On February1, 2003, after 16 days in space, the Space Shuttle Orbiter Columbia on its STS-107 mission with a seven-member crew on the board during entering the Earth's atmosphere broke apart. The investigation of the disaster has shown how NASA's culture had influenced the process of handling the problems that occurred before and during Columbia's final mission.
The concept of the shuttle as a reusable vehicle was created in 1970s as a result of NASA's budget cutback. The implemented technologies were experimental, revolutionary and innovative, but there was pressure to make it look routine to buy-in customers. NASA's promises of the reliability, efficiency, and safety of the shuttle had provided substantial funding for the program, but funding still was not enough for the complex design specification. So, some important safety features like an escape system for the crew were not part of the design. Driven by the schedule demand, the final steps of the Columbia's development, including tiles mounting, were not done in the manufacturing facility in California but at the Kennedy Space Center in Florida by engineers. The testing regiments were deviated and analytic models were used to verify the entire system. That was not a normal procedure. Only after the disaster proper tests did identify the technical problem of the Columbia's final flight.
A variation of this problem occurred in the very first of Columbia's flight in 1981 and repeated in every flight since then. It was the foam debris strike during the liftoff that would lightly damage Shuttle's tiles. For all these 22 years this damage became systematic and was not treated by NASA as a serious issue requiring an immediate resolution. Over the time, the defect turned into an accepted risk and a maintenance item after every flight and was treated as a routine. I think this was one of the reasons that it was so hard to hold anyone accountable for the tragedy.
The disaster of another Shuttle, Challenger, in 1986 was caused by a similar constructional issue. The shuttle with 7 crew members aboard perished. The lesson still was not enough for NASA to prevent Columbia's tragedy. NASA's cultural practices of playing “Russian roulette” and the cultural approach of “prove to me that there's something wrong,” instead of “prove to me that it is right” became a crucial barrier for any action to handle the existing foam debris strike damage risk as an elevated severity issue. In the 2002 Atlantis's flight, the foam damage was the “most severe of any mission yet flown”. This didn't strike NASA's management attention and didn't lead it to conduct some serious investigation or at least to install better tracking video cameras to observe and document the damaging events as a source for engineers to better understand the impact of the damage.
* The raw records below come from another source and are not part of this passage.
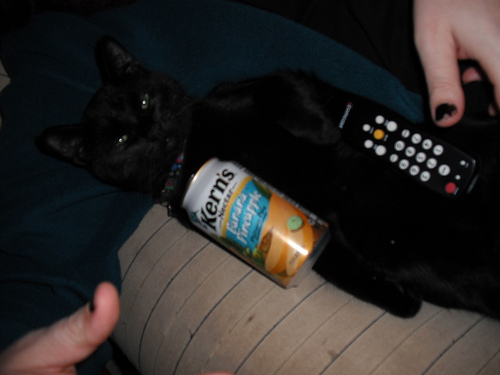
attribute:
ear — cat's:
[46, 132, 78, 155]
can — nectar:
[181, 159, 332, 290]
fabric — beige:
[115, 230, 499, 372]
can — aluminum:
[141, 150, 379, 300]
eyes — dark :
[107, 87, 154, 149]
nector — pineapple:
[165, 148, 332, 293]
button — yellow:
[373, 127, 384, 138]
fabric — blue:
[5, 2, 426, 303]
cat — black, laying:
[39, 39, 497, 321]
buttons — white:
[397, 123, 437, 177]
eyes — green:
[106, 81, 155, 153]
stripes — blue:
[115, 208, 495, 373]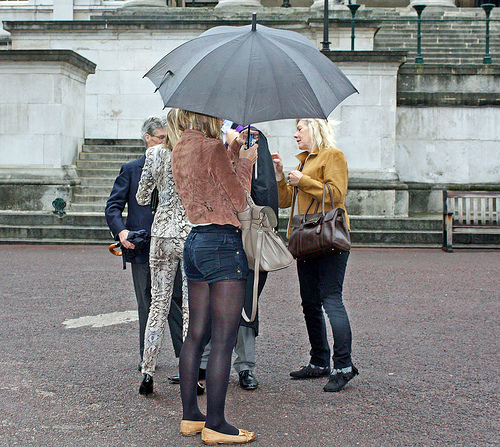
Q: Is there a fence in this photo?
A: No, there are no fences.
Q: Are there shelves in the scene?
A: No, there are no shelves.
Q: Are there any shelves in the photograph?
A: No, there are no shelves.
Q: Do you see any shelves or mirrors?
A: No, there are no shelves or mirrors.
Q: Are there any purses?
A: Yes, there is a purse.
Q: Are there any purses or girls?
A: Yes, there is a purse.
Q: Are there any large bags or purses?
A: Yes, there is a large purse.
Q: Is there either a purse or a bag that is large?
A: Yes, the purse is large.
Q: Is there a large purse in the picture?
A: Yes, there is a large purse.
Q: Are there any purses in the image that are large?
A: Yes, there is a purse that is large.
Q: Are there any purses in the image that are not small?
A: Yes, there is a large purse.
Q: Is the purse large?
A: Yes, the purse is large.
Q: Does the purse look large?
A: Yes, the purse is large.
The pressure to follow the schedule for subsequent mission flights has prevailed over any safety concerns when the Shuttle Program decided to fly Columbia. Sad enough is the fact that the values of the mission's scientific experiments was not high or critical and even was criticized by describing as “childish and elementary”.
The better images of Columbia's left wing taken from the military satellites could have help significantly in assessments of the damages happened during the liftoff. Unfortunately, requests for these images had not followed official procedures and were canceled because of miscommunication. Even from looking at the not very clear existing NASA's own images, engineer Rodney Rocha was very alarmed and concerned about the possible consequences. Despite the fact that event was classified as “out of family”, i.e. not previously experienced, it ended up in the log documented by Mission Evaluation Room managers as a “low concern”. The written guidelines for the “out of family” events were to form the high efficient, well trained Tiger Team to work with agency contractors to analyze the situation. Instead of that ad-hoc group, Derbies Assessment Team (DAT), was formed. This group had a very vague charter and was not familiar with the established procedures of escalation to handle the situation and in particular to make requests for additional data. DAT did not report to the Mission Management Team (MMT), who was making all important decisions, and there was no direct contact between these two teams. Unfortunately, the analysis of possible damages provided by Boeing after using a mathematical tool called Crater had a historical exaggeration in prediction and was discounted by the DAT. The MMT didn't follow the Space Shuttle procedure of meeting daily during the mission. I think this fact is important in the puzzle of all organizational issues NASA experienced. Management's adherence to the schedule for the upcoming flights, the lack of communication, and lack of Shuttle's crew involvement to analyze the situation were the biggest factors in making the wrong decisions. NASA's defensive reaction that there was nothing that they could do is very disturbing and is proof of culture of ineffectiveness and negligence created in the agency.
Refernces; Richard M.j Bohmer, Amy C. Edmonson, Michael A. Roberto. Columbia's Final Mission. Harward Business School.